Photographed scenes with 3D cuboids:
• • • • •
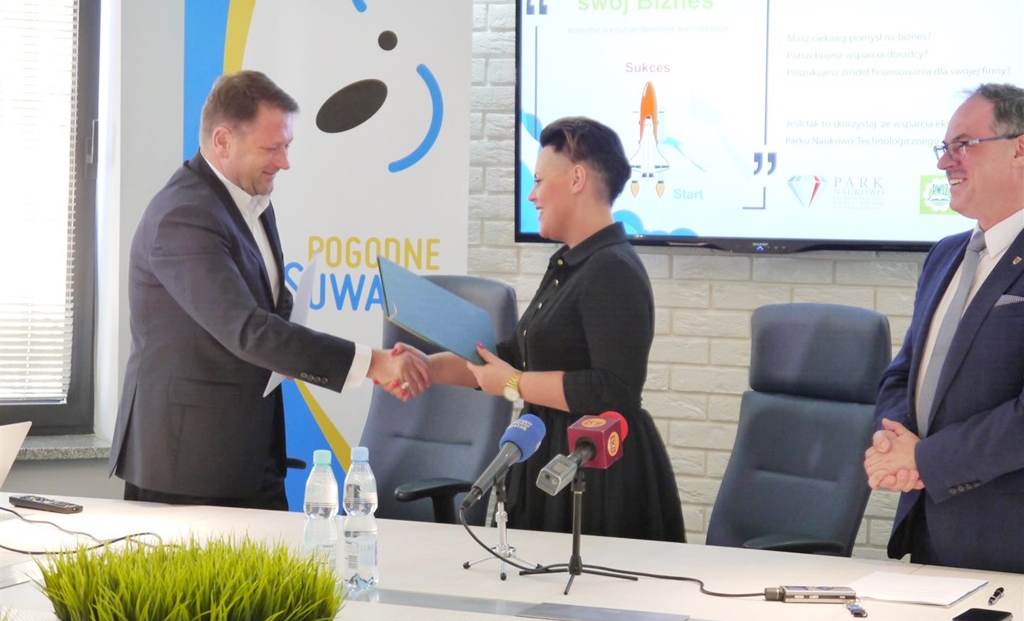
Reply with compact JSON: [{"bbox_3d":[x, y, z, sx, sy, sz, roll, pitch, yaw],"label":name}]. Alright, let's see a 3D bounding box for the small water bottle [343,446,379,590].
[{"bbox_3d":[-0.259,0.357,4.295,0.061,0.244,0.061,1,4,0],"label":"small water bottle"}]

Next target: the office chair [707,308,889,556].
[{"bbox_3d":[0.470,0.580,5.401,0.640,1.170,0.630,-3,5,-44],"label":"office chair"}]

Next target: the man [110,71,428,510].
[{"bbox_3d":[-0.539,0.311,5.472,0.710,1.670,0.550,2,4,19],"label":"man"}]

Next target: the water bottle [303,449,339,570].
[{"bbox_3d":[-0.326,0.358,4.255,0.061,0.244,0.061,1,4,0],"label":"water bottle"}]

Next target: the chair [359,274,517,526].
[{"bbox_3d":[-0.348,0.532,5.996,0.630,1.170,0.640,4,5,41],"label":"chair"}]

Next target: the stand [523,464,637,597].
[{"bbox_3d":[0.102,0.381,4.338,0.210,0.200,0.180,2,4,13],"label":"stand"}]

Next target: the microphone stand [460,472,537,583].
• • • • •
Reproduce every line of the listing above verbatim, omitting the pictures.

Reply with compact JSON: [{"bbox_3d":[x, y, z, sx, sy, sz, roll, pitch, yaw],"label":name}]. Alright, let's see a 3D bounding box for the small water bottle [343,446,379,590].
[{"bbox_3d":[-0.259,0.357,4.295,0.061,0.244,0.061,1,4,0],"label":"small water bottle"}]

Next target: the office chair [707,308,889,556].
[{"bbox_3d":[0.470,0.580,5.401,0.640,1.170,0.630,-3,5,-44],"label":"office chair"}]

Next target: the man [110,71,428,510].
[{"bbox_3d":[-0.539,0.311,5.472,0.710,1.670,0.550,2,4,19],"label":"man"}]

Next target: the water bottle [303,449,339,570].
[{"bbox_3d":[-0.326,0.358,4.255,0.061,0.244,0.061,1,4,0],"label":"water bottle"}]

Next target: the chair [359,274,517,526].
[{"bbox_3d":[-0.348,0.532,5.996,0.630,1.170,0.640,4,5,41],"label":"chair"}]

Next target: the stand [523,464,637,597].
[{"bbox_3d":[0.102,0.381,4.338,0.210,0.200,0.180,2,4,13],"label":"stand"}]

Next target: the microphone stand [460,472,537,583].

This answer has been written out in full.